Thursday Salute to Originals: Recycled Renaissance Costumes
The meaning of life is to find your gift. The purpose of life is to give it away. These words were spoken by William Shakespeare, and now artist Suzanne Jongmans embraces this ideology on a daily basis. She is a gifted artist that finds normal in an abnormal aesthetic!
Jongmans is an interdisciplinary artist that uses her skills to create garments from recycled materials such as styrofoam, plastic, and bubble wrap. The costumes are evocative of designs from the 15th, 16th, and 17th centuries. Jongmans’ inspiration is from the garments that her grandmother and mother assembled in the past. Her influences include the works of Rembrandt and Rogier van der Weyden.
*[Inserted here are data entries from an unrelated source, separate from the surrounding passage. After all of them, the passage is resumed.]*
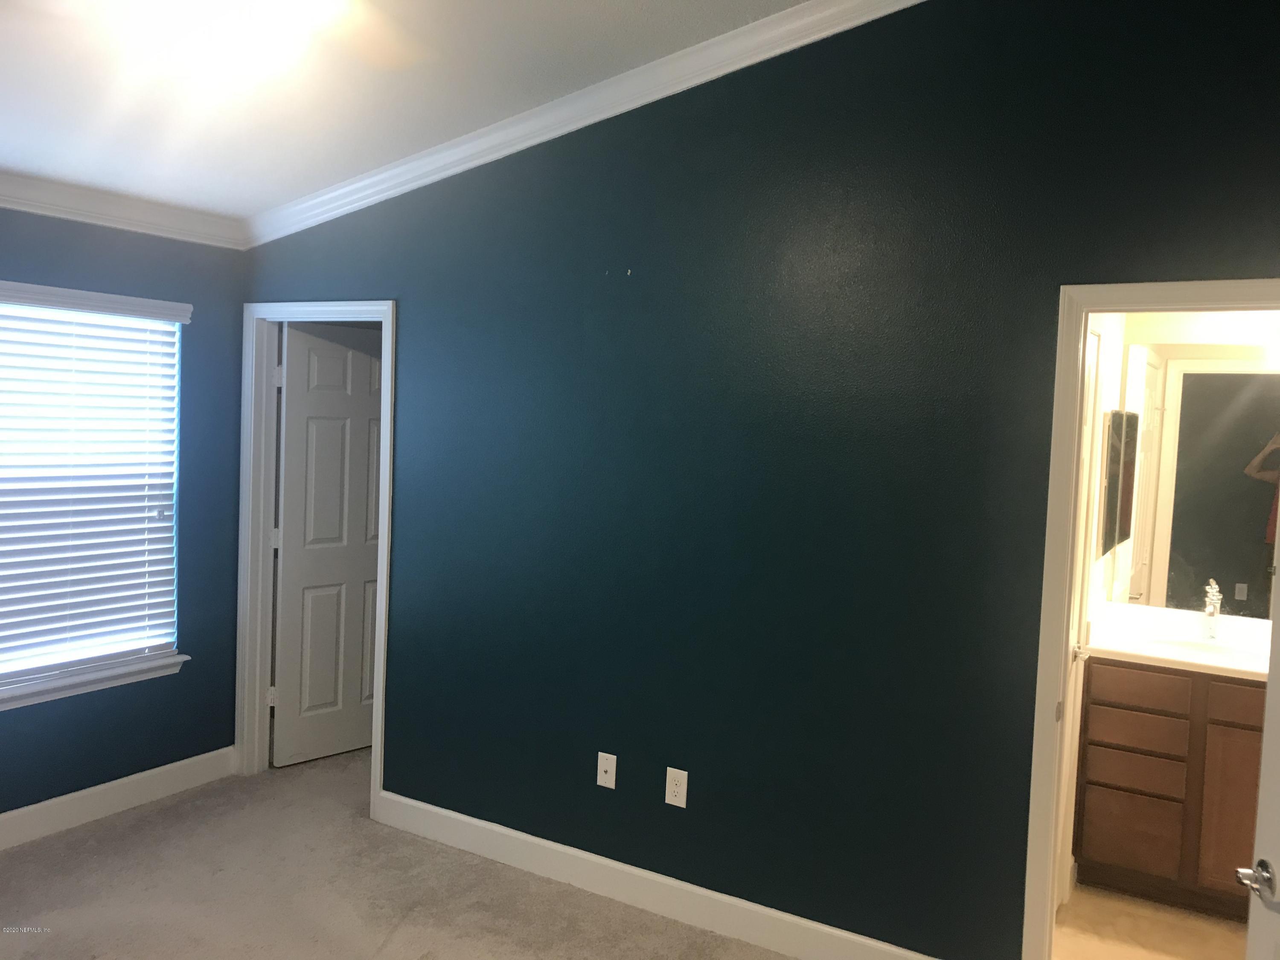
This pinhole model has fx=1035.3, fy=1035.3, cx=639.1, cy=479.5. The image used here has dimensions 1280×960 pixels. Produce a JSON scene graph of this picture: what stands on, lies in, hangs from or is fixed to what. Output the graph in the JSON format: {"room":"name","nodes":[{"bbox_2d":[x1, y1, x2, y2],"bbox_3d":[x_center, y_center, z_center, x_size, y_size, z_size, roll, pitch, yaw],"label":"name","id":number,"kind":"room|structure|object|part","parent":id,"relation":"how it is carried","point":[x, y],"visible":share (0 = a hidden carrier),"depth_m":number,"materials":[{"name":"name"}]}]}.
{"room":"bedroom","nodes":[
{"label":"bedroom","id":0,"kind":"room"},
{"bbox_2d":[0,204,245,828],"bbox_3d":[-2.656,0.142,3.260,0.157,2.449,3.341,4,4,31],"label":"left wall","id":1,"kind":"structure","parent":0,"point":[131,772],"depth_m":4.32,"materials":[{"name":"blue paint"}]},
{"bbox_2d":[0,291,185,694],"bbox_3d":[-2.281,0.029,3.885,0.068,1.461,1.137,4,4,31],"label":"window","id":2,"kind":"structure","parent":1,"relation":"in","point":[157,646],"depth_m":4.08,"materials":[{"name":"white"}]},
{"bbox_2d":[0,652,187,709],"bbox_3d":[-2.240,0.781,3.896,0.111,0.080,1.150,4,4,31],"label":"window sill","id":3,"kind":"structure","parent":1,"relation":"attached to","point":[115,681],"depth_m":4.00,"materials":[{"name":"white paint"}]},
{"bbox_2d":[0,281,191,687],"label":"window blinds","id":4,"kind":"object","parent":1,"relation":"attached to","point":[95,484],"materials":[{"name":"white plastic"}]},
{"bbox_2d":[0,745,238,849],"bbox_3d":[-2.651,1.309,3.264,0.015,0.124,3.227,4,4,31],"label":"baseboard","id":5,"kind":"structure","parent":1,"relation":"attached to","point":[136,778],"depth_m":4.14,"materials":[{"name":"white paint"}]},
{"bbox_2d":[0,170,247,249],"bbox_3d":[-2.568,-1.006,3.102,0.081,0.099,3.285,4,4,31],"label":"crown molding","id":6,"kind":"structure","parent":1,"relation":"attached to","point":[17,200],"depth_m":3.99,"materials":[{"name":"white paint"}]},
{"bbox_2d":[0,745,792,959],"bbox_3d":[-0.429,1.577,2.398,5.917,0.107,4.946,4,4,31],"label":"carpet floor","id":7,"kind":"structure","parent":0,"point":[141,840],"depth_m":3.59,"materials":[{"name":"beige carpet"}]},
{"bbox_2d":[0,0,812,223],"bbox_3d":[-0.822,-1.298,1.781,5.275,0.159,4.212,4,4,31],"label":"ceiling","id":8,"kind":"structure","parent":0,"point":[221,208],"depth_m":3.18,"materials":[{"name":"white paint"}]},
{"bbox_2d":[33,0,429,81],"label":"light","id":9,"kind":"object","parent":8,"relation":"hanging from","point":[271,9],"visible":0.99,"depth_m":2.21,"materials":[{"name":"white"}]},
{"bbox_2d":[240,0,1279,959],"bbox_3d":[0.273,-0.155,3.397,4.926,3.270,0.124,4,4,31],"label":"blue wall","id":10,"kind":"structure","parent":0,"point":[1040,305],"depth_m":3.23,"materials":[{"name":"paint"}]},
{"bbox_2d":[235,299,395,817],"bbox_3d":[-1.348,0.301,4.395,0.870,2.094,0.156,4,4,31],"label":"door frame","id":11,"kind":"structure","parent":10,"relation":"attached to","point":[385,544],"depth_m":4.52,"materials":[{"name":"white paint"}]},
{"bbox_2d":[271,321,383,769],"bbox_3d":[-1.388,0.302,4.878,0.686,2.007,0.174,-1,5,-45],"label":"door","id":12,"kind":"structure","parent":11,"relation":"attached to","point":[319,342],"depth_m":4.80,"materials":[{"name":"white paint"}]},
{"bbox_2d":[242,0,925,249],"bbox_3d":[-0.547,-1.232,2.257,4.697,0.669,2.959,4,4,31],"label":"crown molding","id":13,"kind":"structure","parent":10,"relation":"attached to","point":[359,184],"depth_m":3.61,"materials":[{"name":"white paint"}]},
{"bbox_2d":[596,751,617,788],"bbox_3d":[-0.118,1.010,3.590,0.072,0.116,0.016,4,4,31],"label":"wall outlet","id":14,"kind":"object","parent":10,"relation":"attached to","point":[603,767],"visible":0.99,"depth_m":3.59,"materials":[{"name":"white plastic"}]},
{"bbox_2d":[372,789,938,959],"bbox_3d":[0.081,1.403,3.494,2.720,0.124,0.015,4,4,31],"label":"baseboard","id":15,"kind":"structure","parent":10,"relation":"attached to","point":[462,818],"depth_m":3.52,"materials":[{"name":"white paint"}]},
{"bbox_2d":[664,766,688,807],"bbox_3d":[0.120,1.016,3.420,0.073,0.120,0.008,4,4,31],"label":"wall outlet","id":16,"kind":"object","parent":10,"relation":"attached to","point":[674,786],"visible":0.99,"depth_m":3.42,"materials":[{"name":"white plastic"}]},
{"bbox_2d":[1024,276,1279,955],"bbox_3d":[1.493,0.528,2.708,0.788,2.065,0.152,4,4,31],"label":"door frame","id":17,"kind":"structure","parent":10,"relation":"attached to","point":[1048,891],"depth_m":2.82,"materials":[{"name":"white paint"}]},
{"bbox_2d":[1052,321,1105,901],"bbox_3d":[1.360,0.505,3.315,0.114,2.032,0.690,4,4,31],"label":"door","id":18,"kind":"structure","parent":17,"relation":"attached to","point":[1093,350],"depth_m":3.55,"materials":[{"name":"white paint"}]},
{"bbox_3d":[1.491,0.590,3.534,0.073,0.060,0.073,4,4,31],"label":"handle","id":19,"kind":"part","parent":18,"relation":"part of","materials":[{"name":"metal"}]},
{"bbox_2d":[1239,529,1279,959],"bbox_3d":[1.253,0.589,1.680,0.166,1.952,0.852,2,3,4],"label":"bathroom door","id":20,"kind":"structure","parent":17,"relation":"attached to","point":[1260,827],"depth_m":2.04,"materials":[{"name":"white paint"}]},
{"bbox_3d":[1.166,0.751,1.947,0.080,0.065,0.104,2,3,4],"label":"lever handle","id":21,"kind":"part","parent":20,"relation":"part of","materials":[{"name":"silver metal"}]},
{"bbox_2d":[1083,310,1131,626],"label":"bathroom side wall","id":22,"kind":"structure","parent":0,"point":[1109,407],"depth_m":3.99,"materials":[{"name":"white paint"}]},
{"bbox_2d":[1100,408,1138,551],"bbox_3d":[1.812,-0.004,3.928,0.063,0.529,0.480,4,4,31],"label":"medicine cabinet","id":23,"kind":"object","parent":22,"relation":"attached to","point":[1114,442],"visible":0.96,"depth_m":3.78,"materials":[{"name":"mirror"}]},
{"bbox_2d":[1055,881,1248,959],"bbox_3d":[1.974,1.594,3.261,1.552,0.095,1.823,4,4,31],"label":"bathroom floor","id":24,"kind":"structure","parent":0,"point":[1133,902],"depth_m":3.49,"materials":[{"name":"beige tile"}]},
{"bbox_2d":[1072,658,1267,918],"bbox_3d":[2.129,1.079,3.768,0.964,0.898,0.557,4,4,31],"label":"bathroom vanity","id":25,"kind":"object","parent":24,"relation":"on","point":[1098,850],"visible":0.8,"depth_m":3.63,"materials":[{"name":"brown wood"}]},
{"bbox_3d":[1.792,1.293,3.792,0.279,0.249,0.030,4,4,31],"label":"drawer","id":26,"kind":"part","parent":25,"relation":"part of","materials":[{"name":"brown wood"}]},
{"bbox_3d":[1.787,1.073,3.762,0.262,0.127,0.034,4,4,31],"label":"drawer","id":27,"kind":"part","parent":25,"relation":"part of","materials":[{"name":"brown wood"}]},
{"bbox_3d":[1.787,0.913,3.745,0.278,0.124,0.031,4,4,31],"label":"drawer","id":28,"kind":"part","parent":25,"relation":"part of","materials":[{"name":"brown wood"}]},
{"bbox_3d":[1.786,0.746,3.727,0.312,0.128,0.030,4,4,31],"label":"drawer","id":29,"kind":"part","parent":25,"relation":"part of","materials":[{"name":"brown wood"}]},
{"bbox_2d":[1085,601,1272,679],"bbox_3d":[2.197,0.607,3.794,1.073,0.131,0.635,4,4,31],"label":"vanity countertop","id":30,"kind":"structure","parent":25,"relation":"on","point":[1122,649],"depth_m":3.93,"materials":[{"name":"white stone"}]},
{"bbox_2d":[1151,637,1259,659],"bbox_3d":[2.099,0.710,3.815,0.471,0.149,0.357,4,4,31],"label":"sink","id":31,"kind":"object","parent":30,"relation":"in","point":[1201,649],"visible":0.33,"depth_m":3.94,"materials":[{"name":"white ceramic"}]},
{"bbox_2d":[1201,579,1221,639],"bbox_3d":[2.178,0.506,3.934,0.054,0.207,0.170,4,4,31],"label":"faucet","id":32,"kind":"object","parent":30,"relation":"on","point":[1207,614],"visible":1,"depth_m":3.96,"materials":[{"name":"silver metal"}]},
{"bbox_3d":[2.110,1.180,3.605,0.262,0.573,0.036,4,4,31],"label":"cabinet door","id":33,"kind":"part","parent":25,"relation":"part of","materials":[{"name":"brown wood"}]},
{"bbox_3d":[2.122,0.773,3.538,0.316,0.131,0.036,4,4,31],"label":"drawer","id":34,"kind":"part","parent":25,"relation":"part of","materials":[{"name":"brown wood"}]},
{"bbox_2d":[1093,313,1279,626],"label":"bathroom wall","id":35,"kind":"structure","parent":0,"point":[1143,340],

Jongmans accidentally manufactured this collection when she ran out of a fabric that she was using on a model’s costume. Working as a costume designer and incorporating her skills as a sculptor, Jongmans incorporated packing materials and molded the shape that she wanted for the photograph. As a photographer, Jongmans modifies the photograph into a flat surface. The artist believes that she “forms complex relationships between materials and tradition adding value to simple packaging whilst inviting viewers to touch her interpretation of old masters.” Her work is a substantial part of history that represents redemption in the future.
This Thursday, we salute Suzanne Jongmans and her sophisticated costumes. Her work is an affirmation about reproducing a new object from a vintage creation. This artist has the ability to bend what most people see as normal and ordinary into something that has a modern twist!